MATERIAL SHOWN Block Start

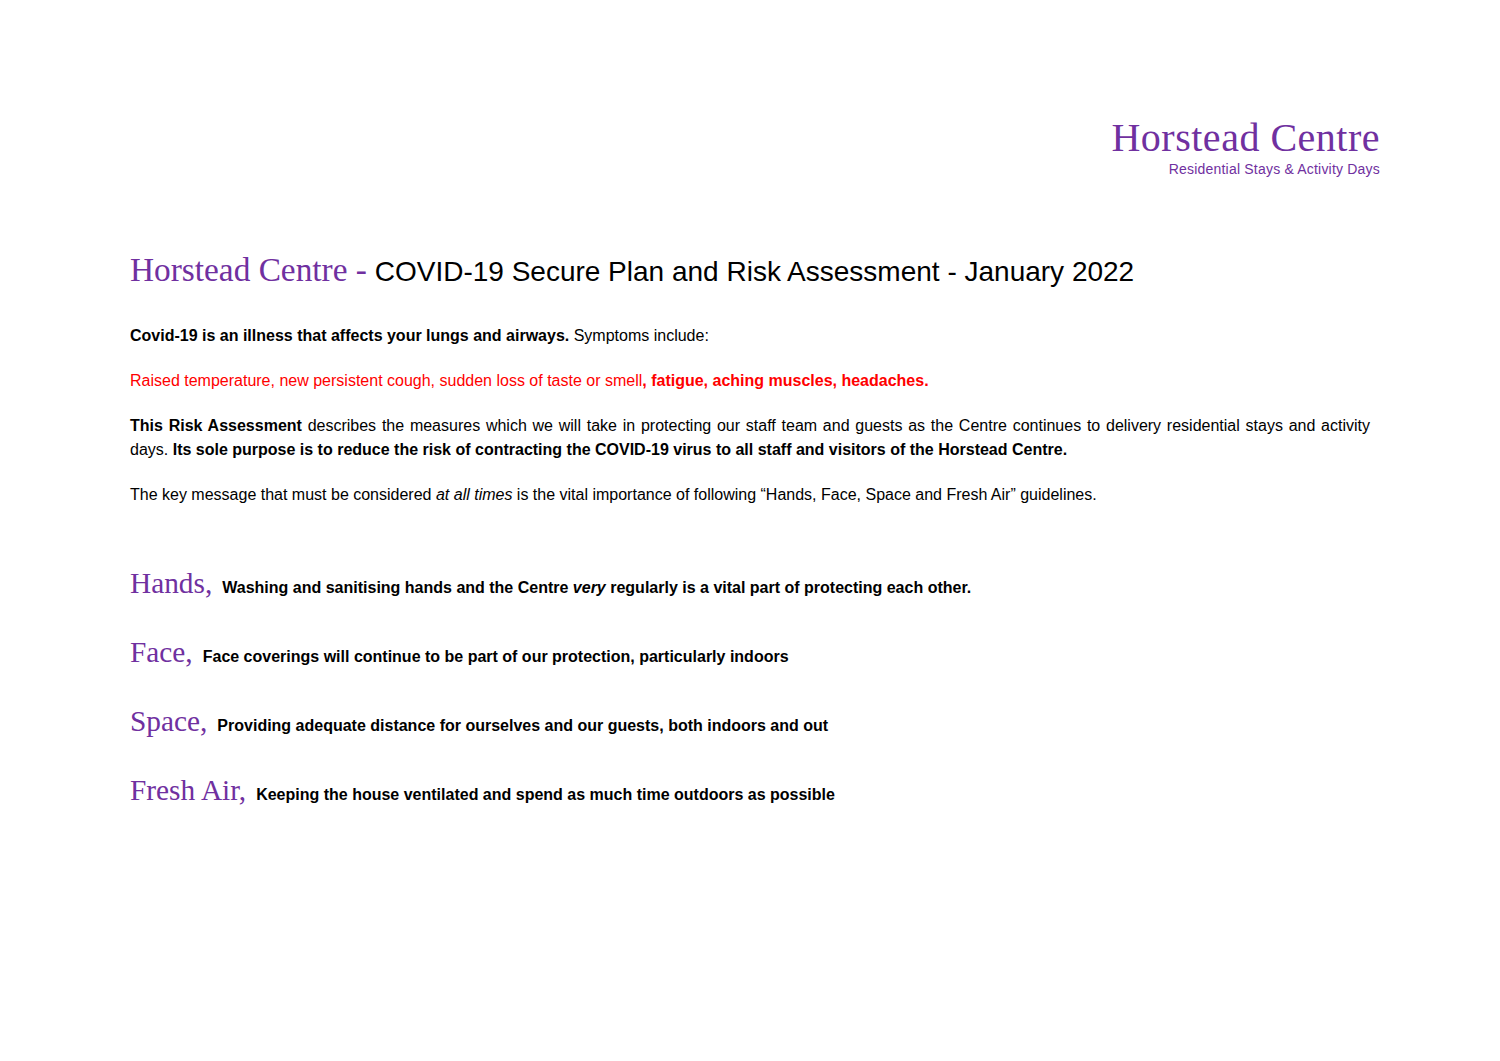Horstead Centre
Residential Stays & Activity Days
Horstead Centre - COVID-19 Secure Plan and Risk Assessment - January 2022
Covid-19 is an illness that affects your lungs and airways. Symptoms include:
Raised temperature, new persistent cough, sudden loss of taste or smell, fatigue, aching muscles, headaches.
This Risk Assessment describes the measures which we will take in protecting our staff team and guests as the Centre continues to delivery residential stays and activity days. Its sole purpose is to reduce the risk of contracting the COVID-19 virus to all staff and visitors of the Horstead Centre.
The key message that must be considered at all times is the vital importance of following “Hands, Face, Space and Fresh Air” guidelines.
Hands, Washing and sanitising hands and the Centre very regularly is a vital part of protecting each other.
Face, Face coverings will continue to be part of our protection, particularly indoors
Space, Providing adequate distance for ourselves and our guests, both indoors and out
Fresh Air, Keeping the house ventilated and spend as much time outdoors as possible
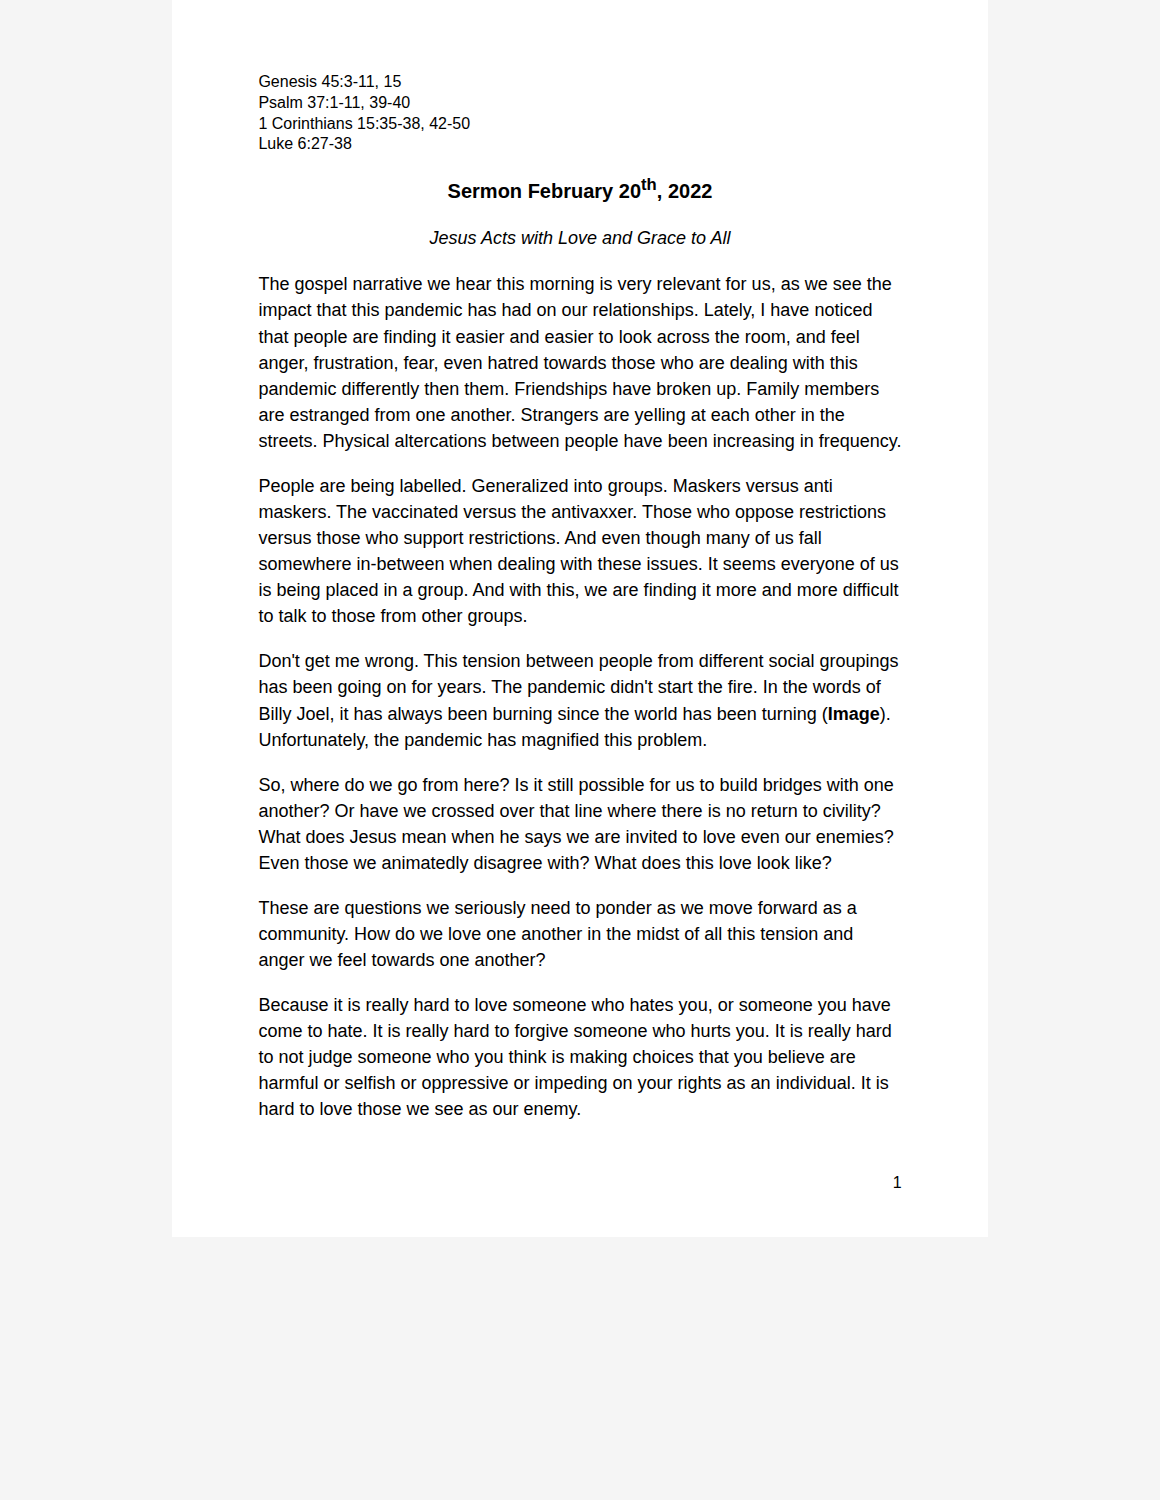Genesis 45:3-11, 15
Psalm 37:1-11, 39-40
1 Corinthians 15:35-38, 42-50
Luke 6:27-38
Sermon February 20th, 2022
Jesus Acts with Love and Grace to All
The gospel narrative we hear this morning is very relevant for us, as we see the impact that this pandemic has had on our relationships. Lately, I have noticed that people are finding it easier and easier to look across the room, and feel anger, frustration, fear, even hatred towards those who are dealing with this pandemic differently then them. Friendships have broken up. Family members are estranged from one another. Strangers are yelling at each other in the streets. Physical altercations between people have been increasing in frequency.
People are being labelled. Generalized into groups. Maskers versus anti maskers. The vaccinated versus the antivaxxer. Those who oppose restrictions versus those who support restrictions. And even though many of us fall somewhere in-between when dealing with these issues. It seems everyone of us is being placed in a group. And with this, we are finding it more and more difficult to talk to those from other groups.
Don't get me wrong. This tension between people from different social groupings has been going on for years. The pandemic didn't start the fire. In the words of Billy Joel, it has always been burning since the world has been turning (Image). Unfortunately, the pandemic has magnified this problem.
So, where do we go from here? Is it still possible for us to build bridges with one another? Or have we crossed over that line where there is no return to civility? What does Jesus mean when he says we are invited to love even our enemies? Even those we animatedly disagree with? What does this love look like?
These are questions we seriously need to ponder as we move forward as a community. How do we love one another in the midst of all this tension and anger we feel towards one another?
Because it is really hard to love someone who hates you, or someone you have come to hate. It is really hard to forgive someone who hurts you. It is really hard to not judge someone who you think is making choices that you believe are harmful or selfish or oppressive or impeding on your rights as an individual. It is hard to love those we see as our enemy.
1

MATERIAL SHOWN Block End

**TASK INSTRUCTIONS**
From the line that contains "So, where do" to the last line of the data, write out each line exactly and add nothing.

**RESULT OF THE EXERCISE**
So, where do we go from here? Is it still possible for us to build bridges with one another? Or have we crossed over that line where there is no return to civility? What does Jesus mean when he says we are invited to love even our enemies? Even those we animatedly disagree with? What does this love look like?
These are questions we seriously need to ponder as we move forward as a community. How do we love one another in the midst of all this tension and anger we feel towards one another?
Because it is really hard to love someone who hates you, or someone you have come to hate. It is really hard to forgive someone who hurts you. It is really hard to not judge someone who you think is making choices that you believe are harmful or selfish or oppressive or impeding on your rights as an individual. It is hard to love those we see as our enemy.
1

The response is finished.